Enoncé de la question prioritaire de constitutionnalité
3. A l'occasion du pourvoi qu'elle a formé contre l'arrêt rendu le 9 octobre 2025 par la cour d'appel de Pau, la société a, par mémoire distinct et motivé, rectifié par un mémoire rectificatif distinct et motivé, demandé de renvoyer au Conseil constitutionnel une question prioritaire de constitutionnalité ainsi rédigée :
« L'article 92, II de la loi n° 2016-1547 du 18 novembre 2016 tel qu'interprété par la Cour de cassation dans son arrêt publié au bulletin du 5 novembre 2025, pourvoi n° 24-15.269, selon laquelle "pour apprécier le fait générateur de la responsabilité ou le manquement de l'employeur postérieur à l'entrée en vigueur de la loi du 18 novembre 2016, le juge, saisi d'une action de groupe fondée sur une discrimination collective s'étant poursuivie tout au long de la carrière des salariés au sein de l'entreprise en termes d'évolution professionnelle, tant salariale que personnelle, prend en compte les éléments de fait qui n'ont pas cessé de produire leurs effets postérieurement à l'entrée en vigueur de la loi du 18 novembre 2016", alors que ledit texte dispose que les dispositions de l'action de groupe "sont applicables aux seules actions dont le fait générateur de la responsabilité ou le manquement est postérieur à l'entrée en vigueur de la présente loi" est-il conforme :
1) au principe d'intelligibilité de la loi,
2) à l'exigence de sécurité juridique et de confiance légitime,
3) à l'article 62 de la Constitution en ce qu'il prévoit que les décisions du Conseil constitutionnel s'imposent aux pouvoirs publics et à toutes les autorités administratives et juridictionnelles ? »

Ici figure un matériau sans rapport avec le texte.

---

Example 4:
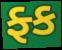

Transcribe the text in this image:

ફ્ક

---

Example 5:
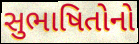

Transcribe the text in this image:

સુભાષિતોનો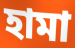
হামাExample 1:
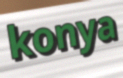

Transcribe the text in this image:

konya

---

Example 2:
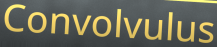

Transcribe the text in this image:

Convolvulus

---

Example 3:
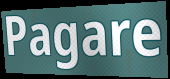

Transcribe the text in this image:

Pagare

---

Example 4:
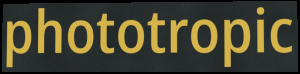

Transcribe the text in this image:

phototropic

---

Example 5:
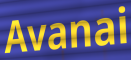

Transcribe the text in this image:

Avanai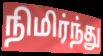
நிமிர்ந்துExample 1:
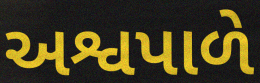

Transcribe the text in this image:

અશ્વપાળે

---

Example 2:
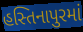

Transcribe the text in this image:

હસ્તિનાપુરમાં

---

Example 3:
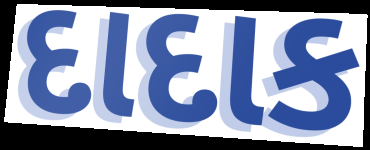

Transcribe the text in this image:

દાદાક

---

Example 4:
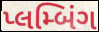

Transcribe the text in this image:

પ્લમ્બિંગ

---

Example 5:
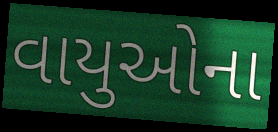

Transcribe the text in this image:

વાયુઓના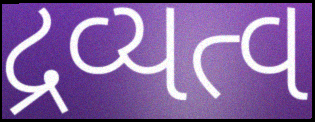
દ્રવ્યત્વ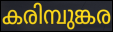
കരിമ്പുങ്കര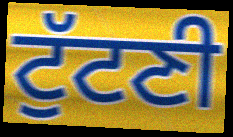
ਟੁੱਟਣੀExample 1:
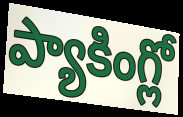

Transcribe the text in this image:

ప్యాకింగ్లో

Examen de la question prioritaire de constitutionnalité
4. Tout justiciable a le droit de contester la constitutionnalité de la portée effective qu'une interprétation jurisprudentielle constante confère à une disposition législative, sous la réserve que cette jurisprudence ait été soumise à la juridiction supérieure compétente.

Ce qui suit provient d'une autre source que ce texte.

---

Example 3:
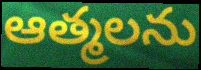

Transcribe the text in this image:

ఆత్మలను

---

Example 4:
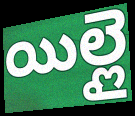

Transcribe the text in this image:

యిల్లై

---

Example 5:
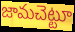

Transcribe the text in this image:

జామచెట్టూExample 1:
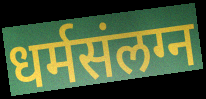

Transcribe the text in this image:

धर्मसंलग्न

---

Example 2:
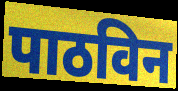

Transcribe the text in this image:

पाठविन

5. La Cour de cassation juge de façon constante qu'il résulte des articles L. 1134-7 et L. 1134-8 du code du travail, alors applicables, et de l'article 92, II, de la loi n° 2016-1547 du 18 novembre 2016 que, pour apprécier le fait générateur de la responsabilité ou le manquement de l'employeur postérieur à l'entrée en vigueur de la loi du 18 novembre 2016, le juge, saisi d'une action de groupe fondée sur une discrimination collective s'étant poursuivie tout au long de la carrière des salariés au sein de l'entreprise en termes d'évolution professionnelle, tant salariale que personnelle, prend en compte les éléments de fait qui n'ont pas cessé de produire leurs effets postérieurement à l'entrée en vigueur de la loi du 18 novembre 2016, quand bien même sont seuls indemnisables dans le cadre de l'action de groupe les préjudices nés après la réception de la demande mentionnée à l'article L. 1134-9 du code du travail (Soc., 5 novembre 2025, pourvoi n° 24-15.269, publié).
6. Toutefois, la Cour de cassation ne s'est prononcée par cet arrêt que sur l'office du juge, lorsqu'il est saisi d'une action de groupe en matière de discrimination dans les relations relevant du droit du travail, afin d'apprécier l'existence d'un fait générateur de responsabilité ou d'un manquement de l'employeur, postérieurs à l'entrée en vigueur de la loi du 18 novembre 2016, sans se prononcer sur la possibilité pour le demandeur à l'action de groupe d'obtenir du juge une injonction de communiquer des pièces relatives à des éléments de fait antérieurs à l'entrée en vigueur de la loi n° 2016-1547 du 18 novembre 2016 au regard des dispositions de l'article 92, II, de la loi ou antérieurs à la demande mentionnée à l'article L. 1134-9 du code du travail au regard des dispositions de l'article L. 1134-8, alors applicable, du même code.
7. En l'absence de jurisprudence constante applicable au litige, la question prioritaire de constitutionnalité est irrecevable.